Tribunal de commerce de Orléans, le 14 octobre 2025, n°2025004015

Le Tribunal de commerce d’Orléans, statuant le 14 octobre 2025, ouvre une procédure de redressement judiciaire à l’encontre d’une société commerciale. L’ouverture est sollicitée par un organisme social en raison du défaut de paiement de cotisations. La juridiction constate l’état de cessation des paiements du débiteur et ordonne une période d’observation de six mois. Elle fixe également la date de cessation des paiements au 14 avril 2024 et nomme les organes de la procédure.

La caractérisation de l’état de cessation des paiements

La décision retient une définition objective de la cessation des paiements. Le juge fonde son constat sur l’impossibilité avérée de faire face au passif exigible. Il résulte des pièces et des informations transmises au Tribunal que le débiteur n’est pas en mesure de faire face à son passif. Cette approche confirme une application stricte du critère légal. Elle s’inscrit en cohérence avec une jurisprudence constante sur le sujet. « Au vu des pièces produites l’état de cessation des paiements est constaté, le débiteur étant dans l’impossibilité de faire face à son passif exigible avec son actif disponible. » (Tribunal de commerce de commerce de Dijon, le 20 mai 2025, n°2025004484) La portée de ce point est essentielle pour l’ouverture de la procédure. Le juge écarte ainsi toute appréciation subjective de la situation du débiteur.

La fixation rétroactive de la date de cessation

Le jugement fixe provisoirement cette date au 14 avril 2024. Cette détermination antérieure au jugement est un pouvoir discrétionnaire du tribunal. Elle découle de l’analyse des éléments fournis par les parties durant l’instance. La rétroactivité produit des effets juridiques majeurs sur la période suspecte. Elle permet de remettre en cause certains actes passés durant cette période. La valeur de cette fixation est provisoire et pourra être contestée. La solution vise à préserver l’égalité entre les créanciers et l’actif de la procédure.

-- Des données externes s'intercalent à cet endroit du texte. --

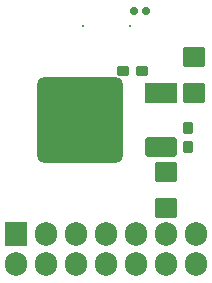
<source format=gbs>
G04*
G04 #@! TF.GenerationSoftware,Altium Limited,Altium Designer,23.2.1 (34)*
G04*
G04 Layer_Color=16711935*
%FSLAX25Y25*%
%MOIN*%
G70*
G04*
G04 #@! TF.SameCoordinates,2D16543A-974C-4BE6-9D28-3C7F8BE36A88*
G04*
G04*
G04 #@! TF.FilePolarity,Negative*
G04*
G01*
G75*
G04:AMPARAMS|DCode=29|XSize=34.94mil|YSize=41.94mil|CornerRadius=9.72mil|HoleSize=0mil|Usage=FLASHONLY|Rotation=0.000|XOffset=0mil|YOffset=0mil|HoleType=Round|Shape=RoundedRectangle|*
%AMROUNDEDRECTD29*
21,1,0.03494,0.02250,0,0,0.0*
21,1,0.01550,0.04194,0,0,0.0*
1,1,0.01944,0.00775,-0.01125*
1,1,0.01944,-0.00775,-0.01125*
1,1,0.01944,-0.00775,0.01125*
1,1,0.01944,0.00775,0.01125*
%
%ADD29ROUNDEDRECTD29*%
G04:AMPARAMS|DCode=30|XSize=34.94mil|YSize=41.94mil|CornerRadius=9.72mil|HoleSize=0mil|Usage=FLASHONLY|Rotation=270.000|XOffset=0mil|YOffset=0mil|HoleType=Round|Shape=RoundedRectangle|*
%AMROUNDEDRECTD30*
21,1,0.03494,0.02250,0,0,270.0*
21,1,0.01550,0.04194,0,0,270.0*
1,1,0.01944,-0.01125,-0.00775*
1,1,0.01944,-0.01125,0.00775*
1,1,0.01944,0.01125,0.00775*
1,1,0.01944,0.01125,-0.00775*
%
%ADD30ROUNDEDRECTD30*%
G04:AMPARAMS|DCode=32|XSize=23.94mil|YSize=28.94mil|CornerRadius=6.97mil|HoleSize=0mil|Usage=FLASHONLY|Rotation=270.000|XOffset=0mil|YOffset=0mil|HoleType=Round|Shape=RoundedRectangle|*
%AMROUNDEDRECTD32*
21,1,0.02394,0.01500,0,0,270.0*
21,1,0.01000,0.02894,0,0,270.0*
1,1,0.01394,-0.00750,-0.00500*
1,1,0.01394,-0.00750,0.00500*
1,1,0.01394,0.00750,0.00500*
1,1,0.01394,0.00750,-0.00500*
%
%ADD32ROUNDEDRECTD32*%
%ADD33C,0.00800*%
%ADD34R,0.07493X0.07887*%
%ADD35O,0.07493X0.07887*%
G04:AMPARAMS|DCode=64|XSize=73.94mil|YSize=63.94mil|CornerRadius=4.97mil|HoleSize=0mil|Usage=FLASHONLY|Rotation=180.000|XOffset=0mil|YOffset=0mil|HoleType=Round|Shape=RoundedRectangle|*
%AMROUNDEDRECTD64*
21,1,0.07394,0.05400,0,0,180.0*
21,1,0.06400,0.06394,0,0,180.0*
1,1,0.00994,-0.03200,0.02700*
1,1,0.00994,0.03200,0.02700*
1,1,0.00994,0.03200,-0.02700*
1,1,0.00994,-0.03200,-0.02700*
%
%ADD64ROUNDEDRECTD64*%
G04:AMPARAMS|DCode=65|XSize=283.59mil|YSize=283.59mil|CornerRadius=17.78mil|HoleSize=0mil|Usage=FLASHONLY|Rotation=0.000|XOffset=0mil|YOffset=0mil|HoleType=Round|Shape=RoundedRectangle|*
%AMROUNDEDRECTD65*
21,1,0.28359,0.24803,0,0,0.0*
21,1,0.24803,0.28359,0,0,0.0*
1,1,0.03556,0.12402,-0.12402*
1,1,0.03556,-0.12402,-0.12402*
1,1,0.03556,-0.12402,0.12402*
1,1,0.03556,0.12402,0.12402*
%
%ADD65ROUNDEDRECTD65*%
G04:AMPARAMS|DCode=66|XSize=106.42mil|YSize=67.06mil|CornerRadius=6.95mil|HoleSize=0mil|Usage=FLASHONLY|Rotation=0.000|XOffset=0mil|YOffset=0mil|HoleType=Round|Shape=RoundedRectangle|*
%AMROUNDEDRECTD66*
21,1,0.10642,0.05315,0,0,0.0*
21,1,0.09252,0.06706,0,0,0.0*
1,1,0.01391,0.04626,-0.02657*
1,1,0.01391,-0.04626,-0.02657*
1,1,0.01391,-0.04626,0.02657*
1,1,0.01391,0.04626,0.02657*
%
%ADD66ROUNDEDRECTD66*%
%ADD67R,0.10642X0.06706*%
D29*
X27167Y-6245D02*
D03*
Y55D02*
D03*
D30*
X5601Y19155D02*
D03*
X11901D02*
D03*
D32*
X9178Y38956D02*
D03*
X13115Y38956D02*
D03*
D33*
X-7873Y34052D02*
D03*
X7875D02*
D03*
D34*
X-30000Y-35433D02*
D03*
D35*
Y-45433D02*
D03*
X-20000Y-35433D02*
D03*
Y-45433D02*
D03*
X-10000Y-35433D02*
D03*
Y-45433D02*
D03*
X0Y-35433D02*
D03*
Y-45433D02*
D03*
X10000Y-35433D02*
D03*
Y-45433D02*
D03*
X20000Y-35433D02*
D03*
Y-45433D02*
D03*
X30000Y-35433D02*
D03*
Y-45433D02*
D03*
D64*
X29117Y23755D02*
D03*
Y11755D02*
D03*
X20000Y-26673D02*
D03*
Y-14672D02*
D03*
D65*
X-8790Y2755D02*
D03*
D66*
X18376Y-6245D02*
D03*
D67*
Y11755D02*
D03*
M02*

</source>
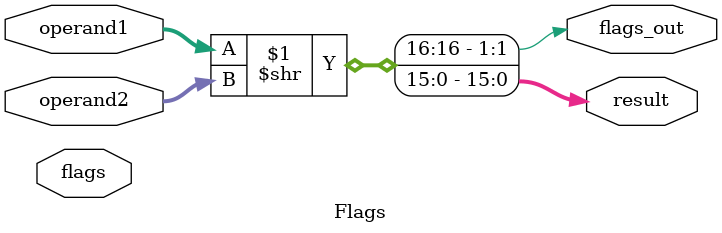
<source format=v>
module Flags(
    flags, flags_out,
    operand1, operand2, result
);
    input[15:0] operand1, operand2;
    output [15:0] result;
    input [2:0] flags;
    output [2:0] flags_out;
    assign {flags_out[1], result} = operand1>>operand2;
endmodule
</source>
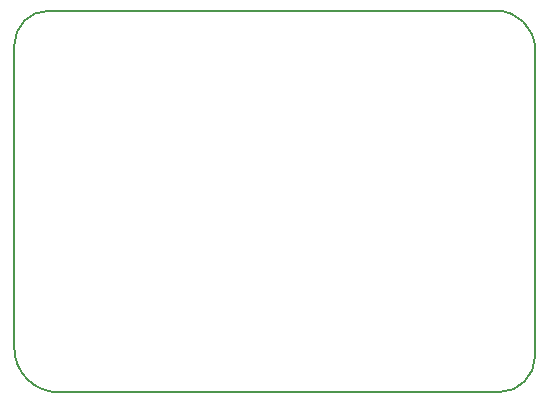
<source format=gm1>
G04 Layer_Color=16711935*
%FSLAX44Y44*%
%MOMM*%
G71*
G01*
G75*
%ADD25C,0.2000*%
D25*
X1780000Y1238038D02*
G03*
X1747039Y1271000I-32961J0D01*
G01*
X1749351Y948000D02*
G03*
X1780000Y978649I0J30649D01*
G01*
X1339000Y985492D02*
G03*
X1376492Y948000I37492J0D01*
G01*
X1368000Y1271000D02*
G03*
X1339000Y1242000I0J-29000D01*
G01*
X1375000Y1271000D02*
X1747039D01*
X1780000Y978649D02*
Y1238038D01*
X1376492Y948000D02*
X1749351D01*
X1339000Y985492D02*
Y1242000D01*
X1368000Y1271000D02*
X1375000D01*
M02*

</source>
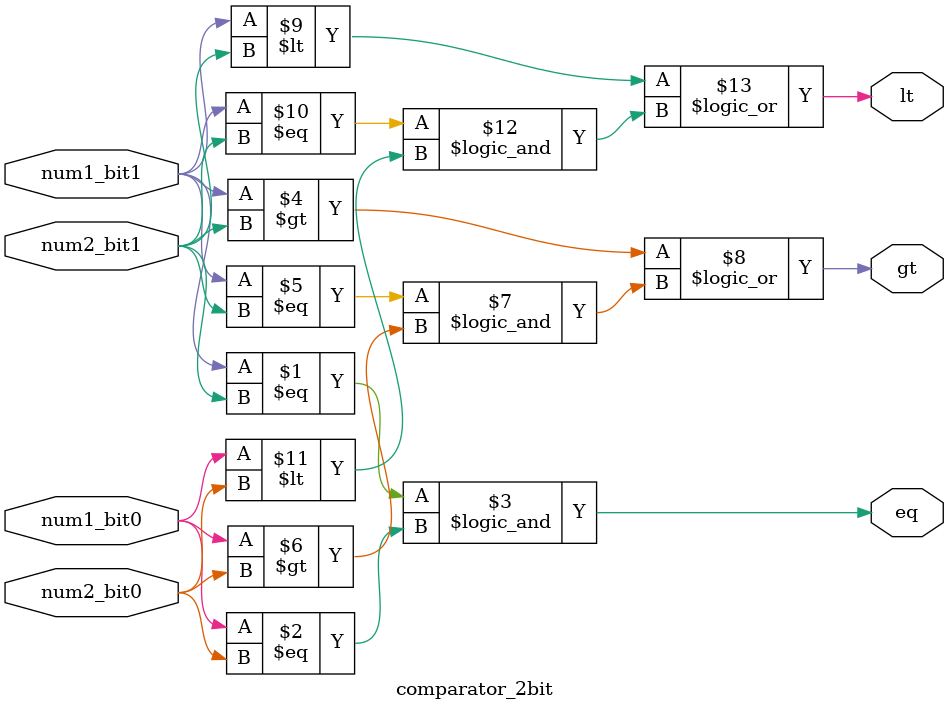
<source format=v>
module comparator_2bit(
    input num1_bit0,
    input num1_bit1,
    input num2_bit0,
    input num2_bit1,
    output eq, // output for equality
    output gt, // output for greater than
    output lt  // output for less than
);

// Truth table for equality
assign eq = (num1_bit1 == num2_bit1) && (num1_bit0 == num2_bit0);

// Truth table for greater than
assign gt = (num1_bit1 > num2_bit1) || ((num1_bit1 == num2_bit1) && (num1_bit0 > num2_bit0));

// Truth table for less than
assign lt = (num1_bit1 < num2_bit1) || ((num1_bit1 == num2_bit1) && (num1_bit0 < num2_bit0));

endmodule
</source>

Les mesures immédiates d’administration et de contrôle

Le tribunal ordonne la mise en place du cadre procédural initial. Il réduit les comptes bancaires à un seul et maintien provisoirement la rémunération du dirigeant. Ces mesures conservatoires assurent la continuité de l’activité durant l’observation. La nomination d’un mandataire judiciaire et d’un commissaire de justice est également actée. Leur mission respective de recensement des créances et d’inventaire est précisée. Ces désignations sont obligatoires pour le bon déroulement de la procédure collective. Elles garantissent une administration transparente et contrôlée des biens du débiteur.

L’orientation vers une période d’observation probatoire

La juridiction fixe une période d’observation de six mois. Cette phase est destinée à établir un bilan économique et social complet. Elle doit aussi permettre de formuler des propositions de plan de continuation ou de cession. Le tribunal renvoie l’affaire à une audience prochaine pour un premier bilan. Il pourra alors convertir la procédure en liquidation judiciaire si nécessaire. Cette décision illustre la volonté de donner une chance au redressement de l’entreprise. La portée de cette mesure est conditionnée par la coopération future du débiteur.

Source : Cour de cassation – Base Open Data « Judilibre » & « Légifrance ».